In coastal Wilmington,
Elle opens a bakery called Bake My Day with the proceeds from selling her
grandmother’s cabin. Bent on turning her life around, she is constantly driven
by her comical Good Elle/Bad Elle inner dialogue. But Elle’s budding
relationships with a handful of eclectic and unlikely new friends help her to
move outside of her head to grow the possibilities that surround her if she can
prune away her transgressions. Nate, an unexpected white-hot neighbor and
fishing show producer appears with just the kind of naughty smile Elle likes,
reminding her too vividly of the past she’s left behind. Then, right when her
new life begins to take root, and love could be a tenuous possibility for Elle,
a remarkable event brings Elle into the limelight, causing a jealous bystander
to uncover her sordid past, threatening to expose her and drag her under once
more. But has this woman met her match?
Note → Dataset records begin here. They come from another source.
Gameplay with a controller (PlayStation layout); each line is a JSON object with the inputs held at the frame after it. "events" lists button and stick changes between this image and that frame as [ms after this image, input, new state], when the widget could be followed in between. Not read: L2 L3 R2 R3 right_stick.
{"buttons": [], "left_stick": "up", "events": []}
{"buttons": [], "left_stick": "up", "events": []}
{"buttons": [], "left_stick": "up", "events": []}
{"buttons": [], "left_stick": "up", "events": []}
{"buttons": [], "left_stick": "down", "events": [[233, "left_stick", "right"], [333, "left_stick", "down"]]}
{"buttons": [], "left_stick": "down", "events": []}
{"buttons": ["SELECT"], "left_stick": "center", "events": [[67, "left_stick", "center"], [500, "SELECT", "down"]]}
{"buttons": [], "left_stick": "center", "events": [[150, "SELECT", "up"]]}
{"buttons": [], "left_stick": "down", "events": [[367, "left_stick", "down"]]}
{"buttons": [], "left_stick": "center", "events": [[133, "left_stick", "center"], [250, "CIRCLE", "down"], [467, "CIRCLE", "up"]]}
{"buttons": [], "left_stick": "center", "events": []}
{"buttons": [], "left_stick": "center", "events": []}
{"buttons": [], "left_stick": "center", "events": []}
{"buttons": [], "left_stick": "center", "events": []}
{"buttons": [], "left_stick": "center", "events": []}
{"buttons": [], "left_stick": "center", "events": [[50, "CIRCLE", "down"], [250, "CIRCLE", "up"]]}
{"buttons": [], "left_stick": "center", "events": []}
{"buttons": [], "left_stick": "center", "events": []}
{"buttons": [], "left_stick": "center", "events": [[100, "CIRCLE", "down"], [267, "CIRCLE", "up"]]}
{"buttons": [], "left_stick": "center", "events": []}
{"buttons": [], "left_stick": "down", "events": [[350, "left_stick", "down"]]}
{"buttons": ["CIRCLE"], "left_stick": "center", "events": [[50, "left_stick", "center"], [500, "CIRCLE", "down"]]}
Sometimes, in situations like this, Bad
Elle is needed and it’s a good thing she hasn’t gone far!
Told in the
first person, readers will get to hear Elle’s side of the story that began in
the pages of my first novel, The One.
Elle makes cameo appearances in the next two books of the series, though A Girl Like That is a stand-alone novel.
If you are meeting Elle for the first time, you may hate her initially, and
possibly grow to love her, but it is quite likely that you will not forget her!